= Exercise prompt =
Show every line of the data where the word "written" can be found.

(Saved entries)
>>>>

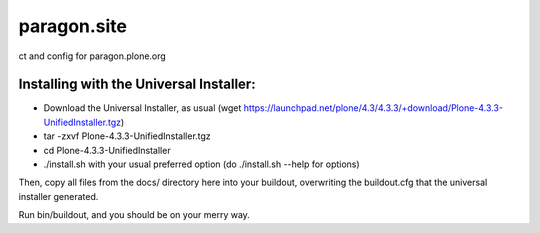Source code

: ====================
paragon.site
====================

ct and config for paragon.plone.org

Installing with the Universal Installer:
----------------------------------------

- Download the Universal Installer, as usual (wget https://launchpad.net/plone/4.3/4.3.3/+download/Plone-4.3.3-UnifiedInstaller.tgz)
- tar -zxvf Plone-4.3.3-UnifiedInstaller.tgz
- cd Plone-4.3.3-UnifiedInstaller
- ./install.sh with your usual preferred option (do ./install.sh --help for options)

Then, copy all files from the docs/ directory here into your buildout, overwriting the buildout.cfg that the universal installer generated.

Run bin/buildout, and you should be on your merry way.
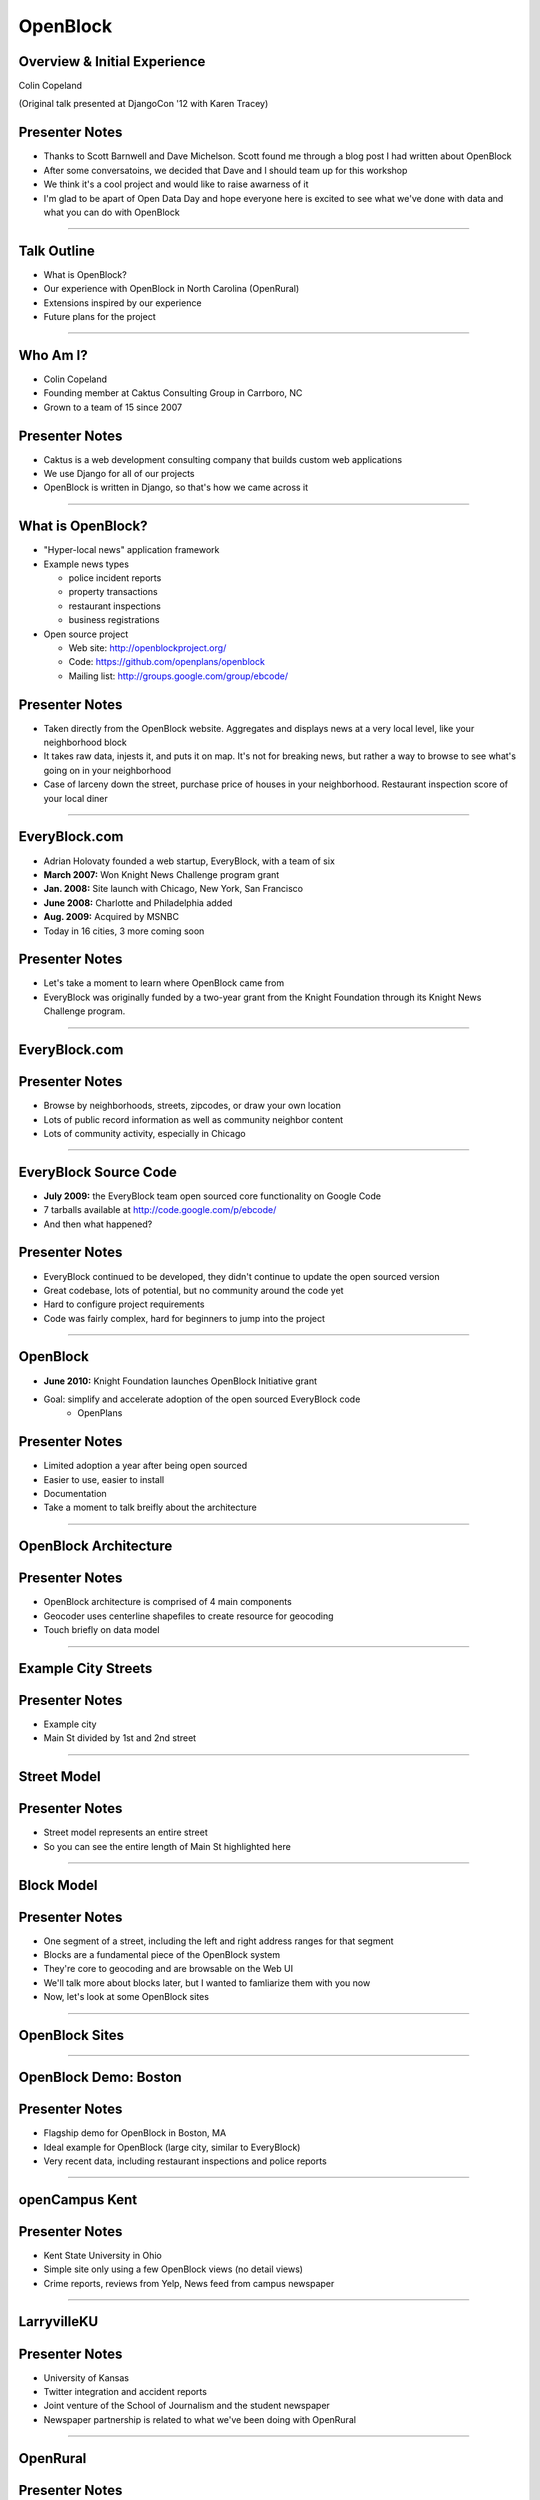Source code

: =========
OpenBlock
=========

Overview & Initial Experience
-----------------------------

Colin Copeland

(Original talk presented at DjangoCon '12 with Karen Tracey)

Presenter Notes
---------------

* Thanks to Scott Barnwell and Dave Michelson. Scott found me through a blog post I had written about OpenBlock
* After some conversatoins, we decided that Dave and I should team up for this workshop
* We think it's a cool project and would like to raise awarness of it
* I'm glad to be apart of Open Data Day and hope everyone here is excited to see what we've done with data and what you can do with OpenBlock

----

Talk Outline
------------

- What is OpenBlock?
- Our experience with OpenBlock in North Carolina (OpenRural)
- Extensions inspired by our experience
- Future plans for the project

----

Who Am I?
---------

- Colin Copeland
- Founding member at Caktus Consulting Group in Carrboro, NC
- Grown to a team of 15 since 2007

.. image:: static/caktus-logo-tag-RGB.jpg
    :align: center
    :height: 350px

Presenter Notes
---------------

* Caktus is a web development consulting company that builds custom web applications
* We use Django for all of our projects
* OpenBlock is written in Django, so that's how we came across it

----

What is OpenBlock?
------------------

- "Hyper-local news" application framework

- Example news types

  - police incident reports
  - property transactions
  - restaurant inspections
  - business registrations

- Open source project

  - Web site: http://openblockproject.org/
  - Code: https://github.com/openplans/openblock
  - Mailing list: http://groups.google.com/group/ebcode/

Presenter Notes
---------------

* Taken directly from the OpenBlock website. Aggregates and displays news at a very local level, like your neighborhood block
* It takes raw data, injests it, and puts it on map. It's not for breaking news, but rather a way to browse to see what's going on in your neighborhood
* Case of larceny down the street, purchase price of houses in your neighborhood. Restaurant inspection score of your local diner


----

EveryBlock.com
--------------

.. http://www.holovaty.com/writing/knight-foundation-grant/
.. http://www.knightfoundation.org/grants/20060885/

.. image:: static/everyblock-logo.jpg
    :align: center

- Adrian Holovaty founded a web startup, EveryBlock, with a team of six
- **March 2007:** Won Knight News Challenge program grant
- **Jan. 2008:** Site launch with Chicago, New York, San Francisco
- **June 2008:** Charlotte and Philadelphia added
- **Aug. 2009:** Acquired by MSNBC
- Today in 16 cities, 3 more coming soon

Presenter Notes
---------------

* Let's take a moment to learn where OpenBlock came from
* EveryBlock was originally funded by a two-year grant from the Knight Foundation through its Knight News Challenge program.

----

EveryBlock.com
--------------

.. image:: static/example-everyblock.png
    :width: 100%

Presenter Notes
---------------

- Browse by neighborhoods, streets, zipcodes, or draw your own location
- Lots of public record information as well as community neighbor content
- Lots of community activity, especially in Chicago

----

EveryBlock Source Code
----------------------

.. http://blog.everyblock.com/2009/jun/30/source/

- **July 2009:** the EveryBlock team open sourced core functionality on Google Code
- 7 tarballs available at http://code.google.com/p/ebcode/
- And then what happened?

Presenter Notes
---------------

- EveryBlock continued to be developed, they didn't continue to update the open sourced version
- Great codebase, lots of potential, but no community around the code yet
- Hard to configure project requirements
- Code was fairly complex, hard for beginners to jump into the project

----

OpenBlock
---------

.. http://www.knightfoundation.org/press-room/press-release/knight-foundation-expands-neighborhood-news/

.. image:: static/openblock-logo.png
    :align: center

- **June 2010:** Knight Foundation launches OpenBlock Initiative grant
- Goal: simplify and accelerate adoption of the open sourced EveryBlock code
    - OpenPlans

Presenter Notes
---------------

- Limited adoption a year after being open sourced
- Easier to use, easier to install
- Documentation
- Take a moment to talk breifly about the architecture

----

OpenBlock Architecture
----------------------

.. image:: static/openblock-components.png
    :align: center
    :height: 40em

Presenter Notes
---------------

- OpenBlock architecture is comprised of 4 main components
- Geocoder uses centerline shapefiles to create resource for geocoding
- Touch briefly on data model

----

Example City Streets
--------------------

.. image:: static/data-model-city.png
    :width: 100 %

Presenter Notes
---------------

- Example city
- Main St divided by 1st and 2nd street

----

Street Model
------------

.. image:: static/data-model-street.png
    :width: 100 %

Presenter Notes
---------------

- Street model represents an entire street
- So you can see the entire length of Main St highlighted here

----

Block Model
-----------

.. image:: static/data-model-block.png
    :width: 100 %

Presenter Notes
---------------

- One segment of a street, including the left and right address ranges for that segment
- Blocks are a fundamental piece of the OpenBlock system
- They're core to geocoding and are browsable on the Web UI
- We'll talk more about blocks later, but I wanted to famliarize them with you now
- Now, let's look at some OpenBlock sites

----

OpenBlock Sites
---------------

----

OpenBlock Demo: Boston
----------------------

.. image:: static/example-boston.png
    :width: 100%

Presenter Notes
---------------

- Flagship demo for OpenBlock in Boston, MA
- Ideal example for OpenBlock (large city, similar to EveryBlock)
- Very recent data, including restaurant inspections and police reports

----

openCampus Kent
---------------

.. image:: static/example-kent.png
    :width: 100%

Presenter Notes
---------------

- Kent State University in Ohio
- Simple site only using a few OpenBlock views (no detail views)
- Crime reports, reviews from Yelp, News feed from campus newspaper

----

LarryvilleKU
------------

.. image:: static/example-larryvilleku.png
    :width: 100%

Presenter Notes
---------------

- University of Kansas
- Twitter integration and accident reports
- Joint venture of the School of Journalism and the student newspaper
- Newspaper partnership is related to what we've been doing with OpenRural

----

OpenRural
---------

Presenter Notes
---------------

- Taking OpenBlock and using it in rural North Carolina communities
- Small towns and small news organizations
- Newspapers don't have a lot of digitial resources
- Quite different than typical OpenBlock setup in a big city with larger infrastructure

----

OpenRural
---------

.. http://www.knightfoundation.org/grants/20110150/

.. image:: static/unc.png
    :width: 60%
    :align: center

- **June 2011:** OpenRural funded by a three-year Knight News Challenge grant
- Ryan Thornburg, professor at School of Journalism and Mass Communication at UNC
- Caktus is helping develop and deploy OpenRural for these NC communities

Presenter Notes
---------------

- Goals:

  - Apply same OpenBlock tools to rural North Carolina communities
  - Increase access to local public records
  - Do this by helping local newspapers leverage OpenBlock
  - "Help Rural Newspapers Get Access to Public Data"

----

Columbus County, North Carolina
-------------------------------

.. image:: static/nc-columbus-county.png
    :width: 100%

Presenter Notes
---------------

- Our initial focus is on Columbus County, NC
- Small county in the south eastern part of the state with 50k residents
- Working with a local newspaper to incorporate public records onto their site

----

The News Reporter
-----------------

.. image:: static/whiteville-com.png
    :width: 100%

Presenter Notes
---------------

- The online version of the paper serving Whiteville and Columbus County

----

Columbus County, NC
-------------------

.. image:: static/columbus-county-map.png
    :width: 100 %

Presenter Notes
---------------

- Outline of Columbus County in Google Maps
- Fairly rural with a few small cities and towns
- You can see the larger roads and streets. This is what the geocoder is powered from.
- You may wonder how this information is loaded into OpenBlock

----

Sources for Street/Block Data
-----------------------------

- Shapefiles contain location data and metadata

  - Census (Tiger)
  - State
  - County

- How to measure accuracy & completeness?

  - Columbus County GIS has addresses file
  - ~38,000 valid addresses in the county

Presenter Notes
---------------

- Street and city data derives from Shapefiles
- Once the data is loaded, how do you verify it's accuracy?
- Addresses file is great resource- perfect to test the geocoder
- But there's one issue we need to address

-----

"Cities" in Columbus County
---------------------------

.. image:: static/nc-columbus-county-cities.png
    :width: 100%

Presenter Notes
---------------

- OpenBlock is fairly city-focused
- In this instace of OpenRural we're opperating at the county level
- The green here is the county and the blue shapes are the towns and cities
- We have multiple cities surrounded by large unincorporated areas

----

Challenging Characteristics
---------------------------

- Multiple "cities"

  - Supported by OpenBlock, but not "default"
  - Requires use of a "city slug" in the URL to browse

- Unincorporated areas

  - Lots of space not in any town/city
  - These places need names to be navigable
  - Can use census "county subdivision" names
  - ...but these are not meaningful to residents

Presenter Notes 
---------------

- If you have a block outside of the city, we need to provide a city slug
- Divided county using census "county subdivision" names
- Whiteville town limits and Whiteville "area"
- Slight drawback, but we'll address this later in the talk

----

1st Approach: Census
--------------------

- Advantages

  - Code already exists in OpenBlock to use these files
  - Generalizable to other NC counties

- Disadvantages

  - Incomplete/incorrect data
  - 70% success rate geocoding ~38,000 Columbus County addresses

----

Missing Addresses
-----------------

.. image:: static/bad-data-missing-addresses.png
    :width: 100 %

Presenter Notes
---------------

- Say we're trying to geocode 100 Main St. The geocoder would fail in this example, because our block model doesn't have the even addresses for this block
- OpenBlock could technically make an assumption here, but it currently doesn't
- We dug into this issue thinking it might be related to import process
- But we discovered that the address data was actually missing from the Census shapefiles

----

Changing Names
--------------

.. image:: static/bad-data-primary-names.png
    :width: 100 %

Presenter Notes
---------------

- Some roads (SR) run though multiple cities
- In the cities, they may have a primary name of "Main St."
- Geocoding SR 100 would fail in this example
- No solution for this currently in OpenBlock, but we have ideas to help fix this

----

2nd Approach: County
--------------------

- Advantages

  - More complete/accurate
  - ~38,000 address geocode success rate improved to 93%

- Disadvantages

  - Custom code to load this data (custom BlockImporter)
  - Not generalizable to other counties
  - This data not available online for all counties

Presenter Notes
---------------

- The CC GIS department has shapefiles available on their website
- 

----

Geocoding Conclusion
--------------------

- Geocoding is a hard problem to solve
- String parsing

  - number
  - predir
  - street name
  - street type
  - postdir

- Streets can have multiple names
- 100% success rate is very hard to achieve

Presenter Notes
---------------

- Parsing location names into specific fields is not easy
- Going forward we're thinking of possibly falling back to a 3rd-party geocoder like MapQuest or OpenStreetMaps

----

Scrapers
--------

Presenter Notes
---------------

- The geocoder is used heavily by OpenBlock scrapers
- If you remember from before, scripts that extract information from online data sources

----

What are they?
--------------

- The process is conceptually simple:

  - Download some data from the web
  - Create one or more NewsItems whose fields are populated with that data
  - Save the NewsItem(s) to the database

- The grunt work is in extracting the data you need

- Scrapers sometimes require more than a single data source

  - CSV/Excel/Navy DIF
  - Shapefile
  - Download multiple files and stitch them together locally

----

Scrapers for The News Reporter
------------------------------

- **Corporation Filings:** scraped from the NC Secretary of State website
- **Restaurant Inspections:** scraped from large Crystal Report exports from the NC Department of Health and Human Services
- **Property Transactions:** scraped from the Columbus County Tax and GIS offices
- **Geocoded News Articles:** scraped from whiteville.com

- Notably missing: police incident reports

Presenter Notes
---------------

- Working with newspaper and government staff to scrape and collect online data
- Local staff has been very helpful

----

The News Reporter: Public Records
---------------------------------

.. image:: static/whiteville-com-openrural.png
    :width: 100%

Presenter Notes
---------------

- Plan to launch production environment by Nov. 1, 2012

----

Property Transactions Scraper
-----------------------------

.. image:: static/scrapers-property.png
    :width: 80 %
    :align: center

----

Extensions
----------

Presenter Notes
---------------

- So we've highlighted our experience and how we've used it for OpenRural
- Now we'll cover how we've extended and added features to OpenBlock
- OpenBlock handles scraping and public viewing, but is missing review and analysis

----

Missing: Data Review and Analysis
-------------------------------------------

- How successful was the geocoder?
- How many news items were added?
- Why is my scraper failing to run?
- Why did this address fail to geocode? How can I correct it?

Presenter Notes
---------------

- We found ourselves asking...

----

Data Dashboard
--------------

.. image:: static/datadashboard-list.png
    :width: 100 %

Presenter Notes
---------------

- We created what we call the Data Dashboard
- Simple extension to the OpenBlock scraper architecture
- Provides statistics related to each run

----

Data Dashboard
--------------

.. image:: static/datadashboard-runs.png
    :width: 100 %

Presenter Notes
---------------

- Keeps track of each run for every scraper, including execution time and status
- Since this scraper runs multiple times a day, it doesn't always injest new data
- Filtered here to only show the runs that updated data
- 2 min run was a full import after resetting the NewsItems
- 5 sec run was for when it found new news items a few days later

----

Data Dashboard
--------------

.. image:: static/datadashboard-stats.png
    :width: 100 %

Presenter Notes
---------------

- High level statistics for each run
- Includes geocoding exceptions
- Support for custom counters
- Option field to record comments

----

Data Dashboard
--------------

.. image:: static/datadashboard-failures.png
    :width: 100 %

Presenter Notes
---------------

- Detailed list of failures
- Date of failure, location or string that failed to geocode
- Geocoding exception, and a link to the admin to fix the error

----

Data Dashboard
--------------

.. code-block:: python
    :emphasize-lines: 4

    from openrural.data_dashboard.scrapers import DashboardMixin
    from openrural.retrieval.base.scraperwiki import ScraperWikiScraper

    class CorporationsScraper(DashboardMixin, ScraperWikiScraper):

        # scraper settings
        logname = 'corporations'
        schema_slugs = ('corporations',)

Presenter Notes
---------------

- Simple Mix-in class to use Data Dashboard
- Handles all stats and metrics by default, but you can add more
- Nice addition to the OpenBlock suite of tools

----

What's Next?
------------

----

Columbus County
---------------

.. image:: static/nc-columbus-county.png
    :width: 100%

Presenter Notes
---------------

- Currently in Columbus County
- Grant stipulates scaling up to multiple counties

----

Many Counties
-------------

.. image:: static/nc-14-counties.png
    :width: 100%

Presenter Notes
---------------

- We're hoping to expand into a dozen or more counties in NC
- Grant also stipulates that we develop a profitable solution
- So we have to weigh options moving forward

----

Considerations
--------------

- Improving the geocoder is tough and, therefore, expensive

  - Possibly fallback to 3rd party geocoder

- Web UI code is hard to use and extend

  - JavaScript libraries for interacting with slippy maps have come a long way
  - Rewrite would make our lives easier in the future

- Sustainability as we scale

  - Would it be more efficient to build a single system to power all counties?
  - In our case, each OpenBlock install will be very similar

=======

OpenBlock Community
-------------------

- OpenBlock has largely been developed through grant funding
- Paul Winkler of OpenPlans has been very helpful and active in the community
- However, Knight funding has ended and OpenPlans is no longer actively working on the project
- Future of the community is unknown
- OpenBlock needs an organic online community to survive
- If you're interested in OpenBlock, come speak to us!

----

Questions?
----------

- **Slides:** http://talks.caktusgroup.com/open-data-day/openrural
- Colin Copeland - @copelco

.. image:: static/caktus-logo-tag-RGB.jpg
    :align: center
    :height: 350px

<<<<

= Result of the task =
* Thanks to Scott Barnwell and Dave Michelson. Scott found me through a blog post I had written about OpenBlock
* OpenBlock is written in Django, so that's how we came across it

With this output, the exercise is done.